[Items listed in a dataset]
↓
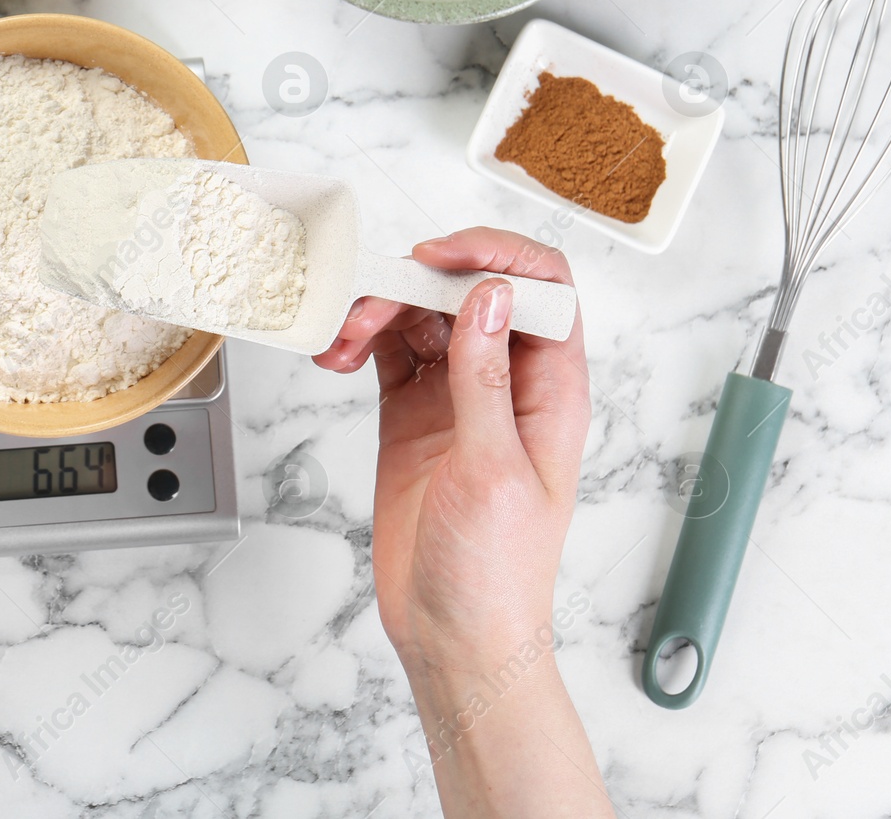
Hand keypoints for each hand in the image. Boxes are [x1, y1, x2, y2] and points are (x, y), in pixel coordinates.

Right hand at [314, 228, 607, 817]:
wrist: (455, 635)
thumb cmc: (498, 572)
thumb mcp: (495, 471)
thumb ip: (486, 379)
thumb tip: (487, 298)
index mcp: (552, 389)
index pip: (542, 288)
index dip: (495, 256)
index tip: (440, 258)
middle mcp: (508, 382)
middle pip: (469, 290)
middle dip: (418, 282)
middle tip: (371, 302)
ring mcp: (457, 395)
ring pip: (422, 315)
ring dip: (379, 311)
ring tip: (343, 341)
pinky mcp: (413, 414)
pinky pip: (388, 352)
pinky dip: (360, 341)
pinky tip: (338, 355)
↑
Directions for this task
Would you set down each line of the data exactly, with no images included?

Answer space
Hand keypoints for each hand in the image. Boxes are [x1, y1, x2, y2] and points are (x, y), in pixel coordinates.

Right hand at [314, 228, 607, 817]:
wrist: (455, 635)
thumb cmc: (498, 572)
thumb mcp: (495, 471)
thumb ip: (486, 379)
thumb tip: (487, 298)
index mcp: (552, 389)
index pip: (542, 288)
index dip: (495, 256)
index tip: (440, 258)
middle mcp: (508, 382)
middle pip: (469, 290)
middle dip: (418, 282)
middle tip: (371, 302)
ring mcp: (457, 395)
ring pip: (422, 315)
ring dip: (379, 311)
ring tip: (343, 341)
pinky mcp: (413, 414)
pinky pip: (388, 352)
pinky dip: (360, 341)
pinky tip: (338, 355)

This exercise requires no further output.